OJOS DE VIDEOTAPE
¿Dónde están los niños?
En La ciudad de los niños perdidos, su segundo film conjunto, los autores de Delicatessen ofrecen una visión oscura y chirriante de la infancia.
“¿Es su película, acaso, una parábola sobre la desesperación del hombre moderno?”, les preguntaron con el ceño fruncido a Jean Pierre Jeunet y Marc Caro allá por 1995, en ocasión del estreno de su segundo film conjunto y el primero después de Delicatessen, La ciudad de los niños perdidos. “Nuestras películas no tienen ese tipo de mensajes”, contestaron entre ambos, que habían pasado los últimos catorce años de sus vidas nutriendo su entusiasmo por este proyecto de difícil financiación. Lo que se dice, una respuesta a lo Hitchcock: para los mensajes está el correo. Sin embargo, no se puede acusar así nomás de pretencioso a quien pretenda encontrar algún tipo de alegoría encriptada en el denso, cargadísimo sistema de imágenes de estos dos cineastas. La ciudad de los niños perdidos –que jamás pasó por los cines argentinos y que, aunque se la puede ver ocasionalmente en el cable, no estaba formalmente disponible en los videoclubes locales hasta ahora– fue recibida entonces con reacciones diversas, incluyendo múltiples signos de interrogación.

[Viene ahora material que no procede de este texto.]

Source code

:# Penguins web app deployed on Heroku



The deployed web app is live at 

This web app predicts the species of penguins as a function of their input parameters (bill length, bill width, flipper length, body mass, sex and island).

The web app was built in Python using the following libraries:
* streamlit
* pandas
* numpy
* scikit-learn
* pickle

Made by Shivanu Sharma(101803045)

Tal vez un exceso de pretensiones haya atentado contra el resultado final pero si no alcanza a ser una gran película, es al menos una visualmente imponente y repleta de grandes momentos, personajes, escenografías y efectos digitales. Por encima de todo, ofrece una visión sobre la niñez más bien oscura. Dispuestos a despojar a los niños “perdidos” (secuestrados) de su producción onírica, el siniestro profesor Krank y el cerebro de todo el asunto (literalmente: un seso que flota en una pecera y que habla con la voz de Jean-Louis Trintignant), descubren que los párvulos son verdaderas fábricas de pesadillas. La película fue concebida, insisten sus autores, como una especie de cuento de hadas, uno que recoge la tradición más cruel de los relatos de los hermanos Grimm, Andersen o Perrault. Originalmente se trataba de la historia de un gigantón (que terminaría siendo encarnado por Ron Perlman, reclutado por Jeunet y Caro tras verlo en Cronos, del mexicano Guillermo del Toro) y una nena, pero fueron los detalles más minuciosos del diseño de producción los que terminaron por apoderarse de la historia. Las pequeñas grandes ideas alrededor de la fábula general. Las pulgas amaestradas. El faro y la niebla. La rata que arrastra un imán. La salvaje reacción en cadena desatada por la caída de una lágrima. Y esa obsesión por las cosas, por los objetos mecánicos, metálicos y si es posible herrumbados; esa pasión por lo viejo y lo táctil en un cine que casi una década atrás comenzaba a ser dominado por la entrada en escena de lo virtual y lo digital. Lo otro digital: lo que se puede tocar. Y, por supuesto, la música compuesta por Angelo Badalamenti, que siguió instrucciones muy precisas: las de pararse bajo la misma nube tóxica que le había llovido sobre la cabeza cuando musicalizara Terciopelo azul, de David Lynch.
La consigna final de J & C: leer Freud y desecharlo. “Es interesante, pero no es nuestro tema –dijeron–. Sobre esa base sólo hubiéramos podido hacer una parábola mediocre y aburrida.” La filmación fue previsiblemente complicada (“tuvimos todos los problemas imaginables: trabajar con niños, con un actor norteamericano, con muchos fx, con un plan de rodaje de medio año”). Y al final muchos se preguntaron, vanamente, si la película era para adultos o para niños. “Nada de eso importa –insistieron sus auteurs– porque después de todo y antes que nada, y como siempre, la hicimos para nosotros mismos.”